Over the weekend, I went to a Historical European Martial Arts (HEMA) sword-fighting class. This is something I’ve considered doing for over a year (because, swords), but consistently found excuses why this wouldn’t be a good idea (I’m 40! I’m in terrible shape! I’ll be the only woman there).
For a host of reasons, I felt the need to go now, and despite my fears, I was able to do everything they asked of me (including sparring) and I had fun doing it.
I’ve taken the last couple days to reflect on this, however, and appreciate my progress. The reality is that I’ve been looking at doing this for over a year and I’ve only now mustered up the courage and the drive to go.
Because I had to work through about 10 fears to get to the point where I even considered showing up for a class like this (some include social anxiety/fear of being the outcast; fear of doing the wrong thing; fear that my body won’t cooperate; fear of strange men with weapons).
I set aside all those fears, however, and I went, and I had fun, and I’ll go again.
I’m only now realizing how much progress I’ve made. Last year, this could never have happened because of my fears of judgment and of being seen. I’m realizing now that, in the moment, I wasn’t worried about how I looked doing the things they asked me to do—I just practiced until I was doing it better. I didn’t worry about the fact that there was no way for me to be invisible in this class—I just did it.
I’m taking the time to stop and appreciate how far I’ve come. I’ve had to work through a lot of self-doubt and other issues since I quit my office job last year to start my business. It’s not easy, and it’s a lot more personal growth work than I was expecting it to be.

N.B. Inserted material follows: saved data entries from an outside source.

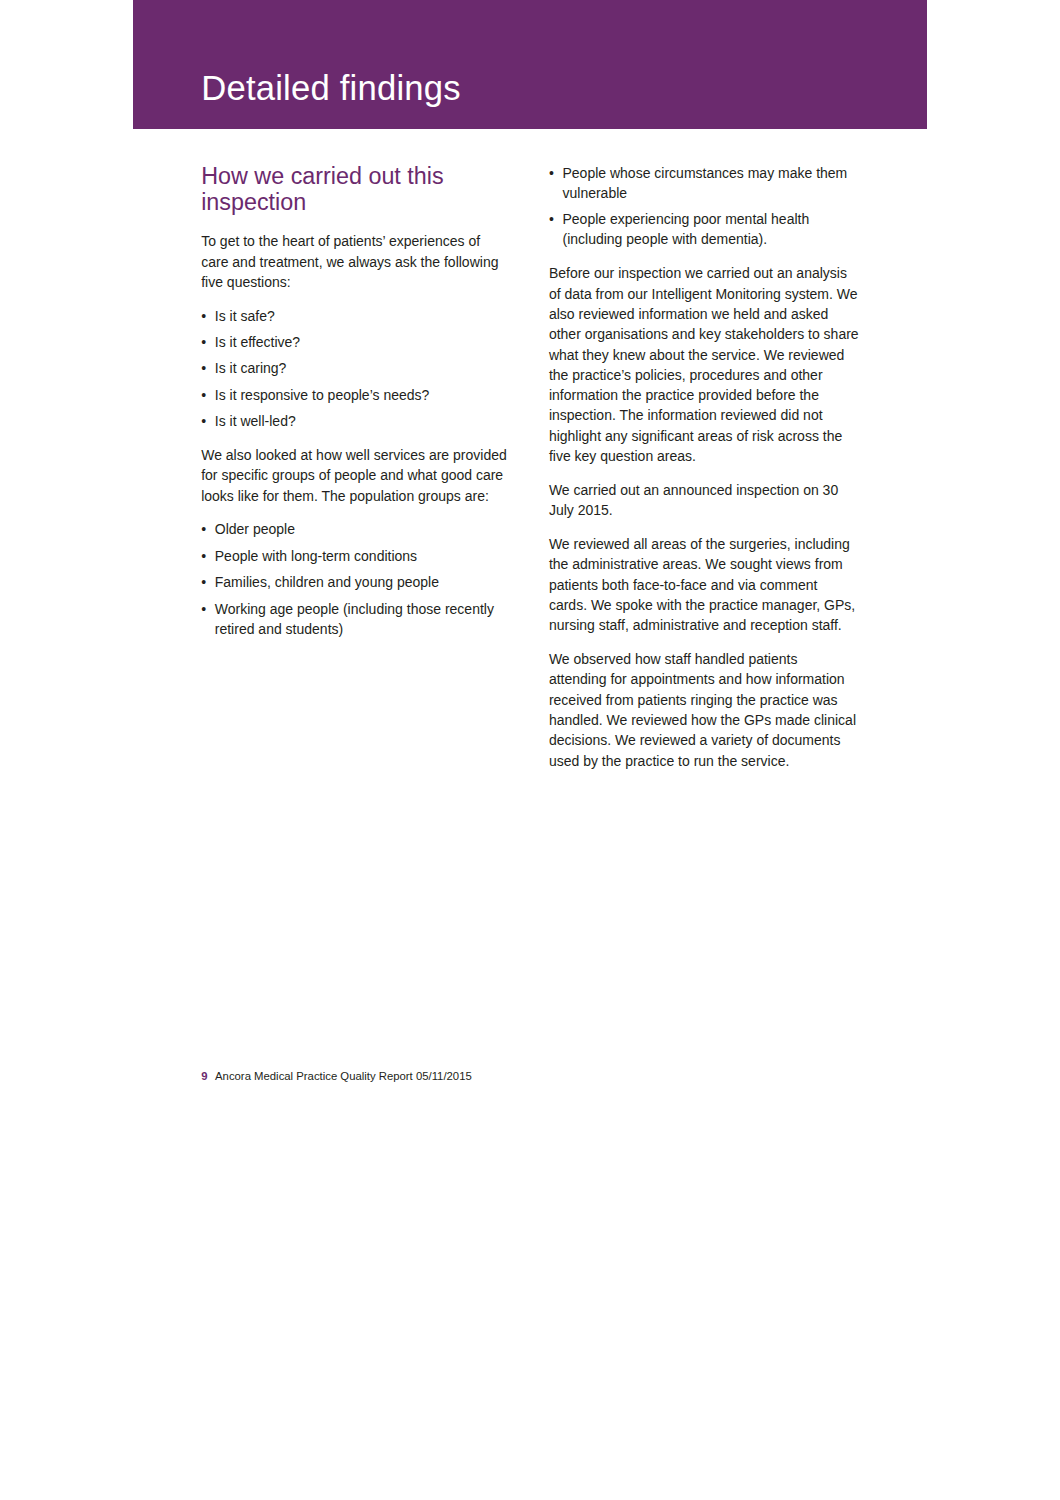Detailed findings
How we carried out this inspection
To get to the heart of patients’ experiences of care and treatment, we always ask the following five questions:
Is it safe?
Is it effective?
Is it caring?
Is it responsive to people’s needs?
Is it well-led?
We also looked at how well services are provided for specific groups of people and what good care looks like for them. The population groups are:
Older people
People with long-term conditions
Families, children and young people
Working age people (including those recently retired and students)
People whose circumstances may make them vulnerable
People experiencing poor mental health (including people with dementia).
Before our inspection we carried out an analysis of data from our Intelligent Monitoring system. We also reviewed information we held and asked other organisations and key stakeholders to share what they knew about the service. We reviewed the practice’s policies, procedures and other information the practice provided before the inspection. The information reviewed did not highlight any significant areas of risk across the five key question areas.
We carried out an announced inspection on 30 July 2015.
We reviewed all areas of the surgeries, including the administrative areas. We sought views from patients both face-to-face and via comment cards. We spoke with the practice manager, GPs, nursing staff, administrative and reception staff.
We observed how staff handled patients attending for appointments and how information received from patients ringing the practice was handled. We reviewed how the GPs made clinical decisions. We reviewed a variety of documents used by the practice to run the service.
9 Ancora Medical Practice Quality Report 05/11/2015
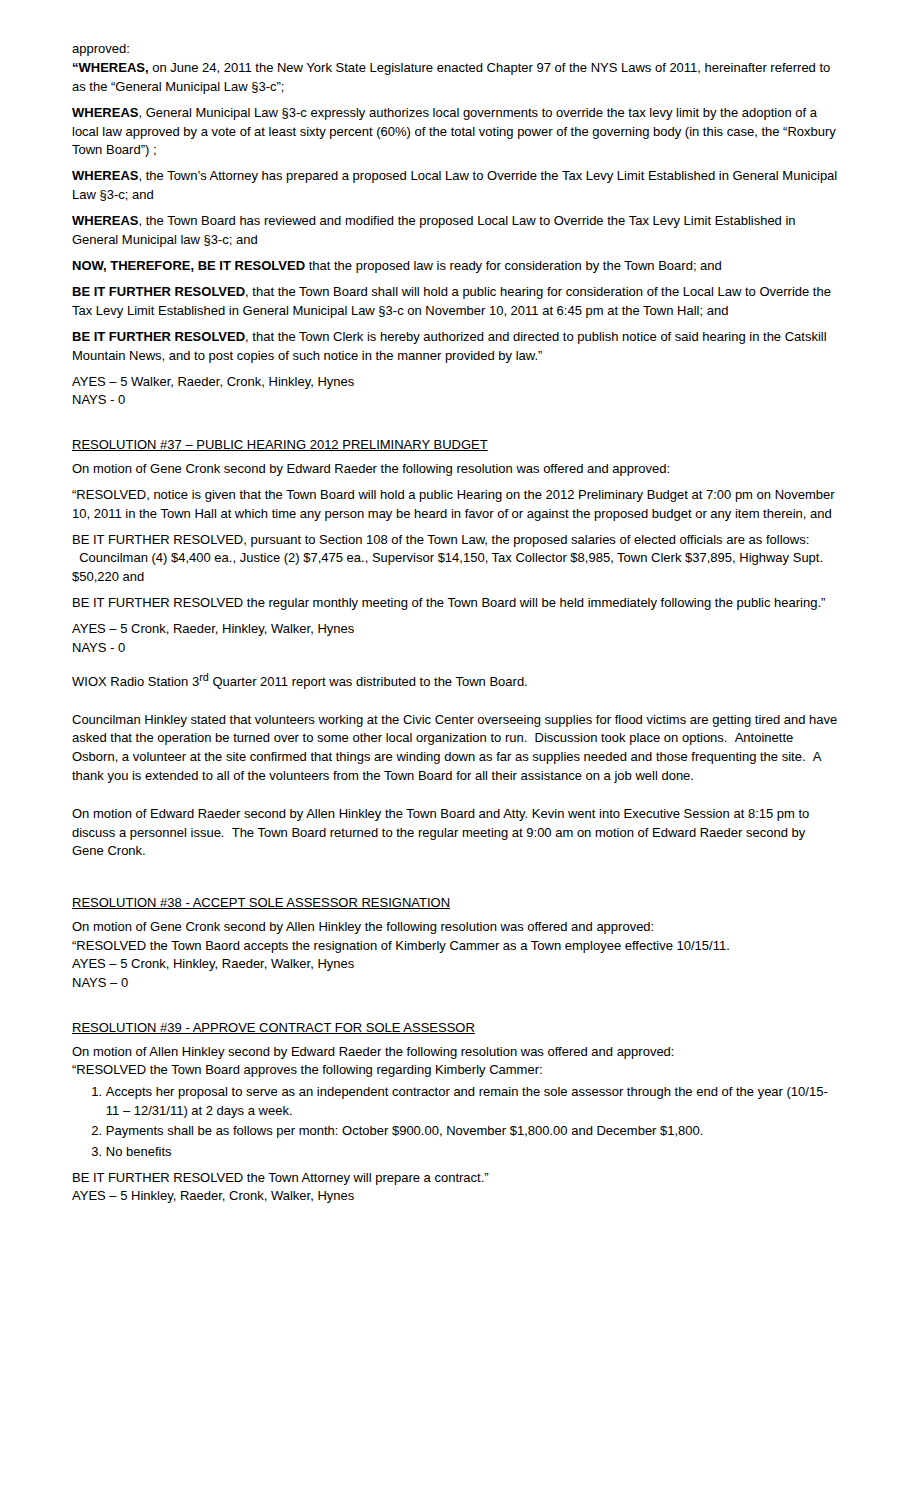approved:
“WHEREAS, on June 24, 2011 the New York State Legislature enacted Chapter 97 of the NYS Laws of 2011, hereinafter referred to as the “General Municipal Law §3-c”;
WHEREAS, General Municipal Law §3-c expressly authorizes local governments to override the tax levy limit by the adoption of a local law approved by a vote of at least sixty percent (60%) of the total voting power of the governing body (in this case, the “Roxbury Town Board”) ;
WHEREAS, the Town’s Attorney has prepared a proposed Local Law to Override the Tax Levy Limit Established in General Municipal Law §3-c; and
WHEREAS, the Town Board has reviewed and modified the proposed Local Law to Override the Tax Levy Limit Established in General Municipal law §3-c; and
NOW, THEREFORE, BE IT RESOLVED that the proposed law is ready for consideration by the Town Board; and
BE IT FURTHER RESOLVED, that the Town Board shall will hold a public hearing for consideration of the Local Law to Override the Tax Levy Limit Established in General Municipal Law §3-c on November 10, 2011 at 6:45 pm at the Town Hall; and
BE IT FURTHER RESOLVED, that the Town Clerk is hereby authorized and directed to publish notice of said hearing in the Catskill Mountain News, and to post copies of such notice in the manner provided by law.”
AYES – 5 Walker, Raeder, Cronk, Hinkley, Hynes
NAYS - 0
RESOLUTION #37 – PUBLIC HEARING 2012 PRELIMINARY BUDGET
On motion of Gene Cronk second by Edward Raeder the following resolution was offered and approved:
“RESOLVED, notice is given that the Town Board will hold a public Hearing on the 2012 Preliminary Budget at 7:00 pm on November 10, 2011 in the Town Hall at which time any person may be heard in favor of or against the proposed budget or any item therein, and
BE IT FURTHER RESOLVED, pursuant to Section 108 of the Town Law, the proposed salaries of elected officials are as follows: Councilman (4) $4,400 ea., Justice (2) $7,475 ea., Supervisor $14,150, Tax Collector $8,985, Town Clerk $37,895, Highway Supt. $50,220 and
BE IT FURTHER RESOLVED the regular monthly meeting of the Town Board will be held immediately following the public hearing.”
AYES – 5 Cronk, Raeder, Hinkley, Walker, Hynes
NAYS - 0
WIOX Radio Station 3rd Quarter 2011 report was distributed to the Town Board.
Councilman Hinkley stated that volunteers working at the Civic Center overseeing supplies for flood victims are getting tired and have asked that the operation be turned over to some other local organization to run. Discussion took place on options. Antoinette Osborn, a volunteer at the site confirmed that things are winding down as far as supplies needed and those frequenting the site. A thank you is extended to all of the volunteers from the Town Board for all their assistance on a job well done.
On motion of Edward Raeder second by Allen Hinkley the Town Board and Atty. Kevin went into Executive Session at 8:15 pm to discuss a personnel issue. The Town Board returned to the regular meeting at 9:00 am on motion of Edward Raeder second by Gene Cronk.
RESOLUTION #38 - ACCEPT SOLE ASSESSOR RESIGNATION
On motion of Gene Cronk second by Allen Hinkley the following resolution was offered and approved:
“RESOLVED the Town Baord accepts the resignation of Kimberly Cammer as a Town employee effective 10/15/11.
AYES – 5 Cronk, Hinkley, Raeder, Walker, Hynes
NAYS – 0
RESOLUTION #39 - APPROVE CONTRACT FOR SOLE ASSESSOR
On motion of Allen Hinkley second by Edward Raeder the following resolution was offered and approved:
“RESOLVED the Town Board approves the following regarding Kimberly Cammer:
Accepts her proposal to serve as an independent contractor and remain the sole assessor through the end of the year (10/15-11 – 12/31/11) at 2 days a week.
Payments shall be as follows per month: October $900.00, November $1,800.00 and December $1,800.
No benefits
BE IT FURTHER RESOLVED the Town Attorney will prepare a contract.”
AYES – 5 Hinkley, Raeder, Cronk, Walker, Hynes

It’s so much work that I’m often moving from a personal issue to a freelancing issue to a business issue without stopping to reflect on what progress is actually being made. The last couple of days I’ve done that, and I’ve realized that just like we acknowledge the triumphs of others, we need to acknowledge our own triumphs and progress. I, personally, spend a lot of time on what progress I need to make and not nearly enough time acknowledging how far I’ve come. So, just like I do with my friends and the children in my circle, I’ll be doing something simple to celebrate how far I’ve come—it’ll encourage me as I move toward how far I have to go.